> _ASSIGNMENT_: Return the passage on leptin in oral cancer word for word, in full.

> _PASSAGE SHOWN_:
Leptin is the most commonly studied adipokine in oral cancer, with respect to pathogenesis and prognosis. Animal studies showed that leptin induces cell proliferation, which was further confirmed in human OSCC tissues. Whereas clinical studies measuring serum and salivary leptin levels showed increased expression in the early stages, and its effect diminished later. Cancer-induced cachexia and systemic inflammation are known to suppress circulating leptin levels in advanced OSCC cases. Circulating leptin levels reflect overall metabolic status, whereas tissue expression reflects tumour-specific activity and may contribute to the heterogeneity of the results. Leptin and leptin receptor expression were increased in OSCC in some genetic polymorphism studies, but findings have been inconsistent across studies, with leptin-related polymorphisms acting as modifiers of risk rather than independent determinants.
Leptin plays a complex, stage-dependent role, and genetic susceptibility increases the risk of OSCC. Leptin levels vary across disease stages and are reduced in cachexia [37], elevated in initial stages [31], and influenced by the genotype expression [34]. Its involvement in tumour biology, genetic susceptibility, and interaction with environmental carcinogens makes leptin a proactive molecule in carcinogenesis. Leptin plays a predominant protumourigenic role, and a decline in the advanced stage may reflect the systemic metabolic changes rather than a tumour suppressive role.

> _INFORMATION PROVIDED_:
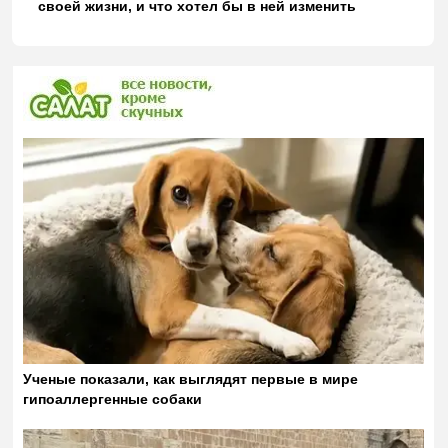
своей жизни, и что хотел бы в ней изменить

> _ANSWER_:
Leptin is the most commonly studied adipokine in oral cancer, with respect to pathogenesis and prognosis. Animal studies showed that leptin induces cell proliferation, which was further confirmed in human OSCC tissues. Whereas clinical studies measuring serum and salivary leptin levels showed increased expression in the early stages, and its effect diminished later. Cancer-induced cachexia and systemic inflammation are known to suppress circulating leptin levels in advanced OSCC cases. Circulating leptin levels reflect overall metabolic status, whereas tissue expression reflects tumour-specific activity and may contribute to the heterogeneity of the results. Leptin and leptin receptor expression were increased in OSCC in some genetic polymorphism studies, but findings have been inconsistent across studies, with leptin-related polymorphisms acting as modifiers of risk rather than independent determinants.
Leptin plays a complex, stage-dependent role, and genetic susceptibility increases the risk of OSCC. Leptin levels vary across disease stages and are reduced in cachexia [37], elevated in initial stages [31], and influenced by the genotype expression [34]. Its involvement in tumour biology, genetic susceptibility, and interaction with environmental carcinogens makes leptin a proactive molecule in carcinogenesis. Leptin plays a predominant protumourigenic role, and a decline in the advanced stage may reflect the systemic metabolic changes rather than a tumour suppressive role.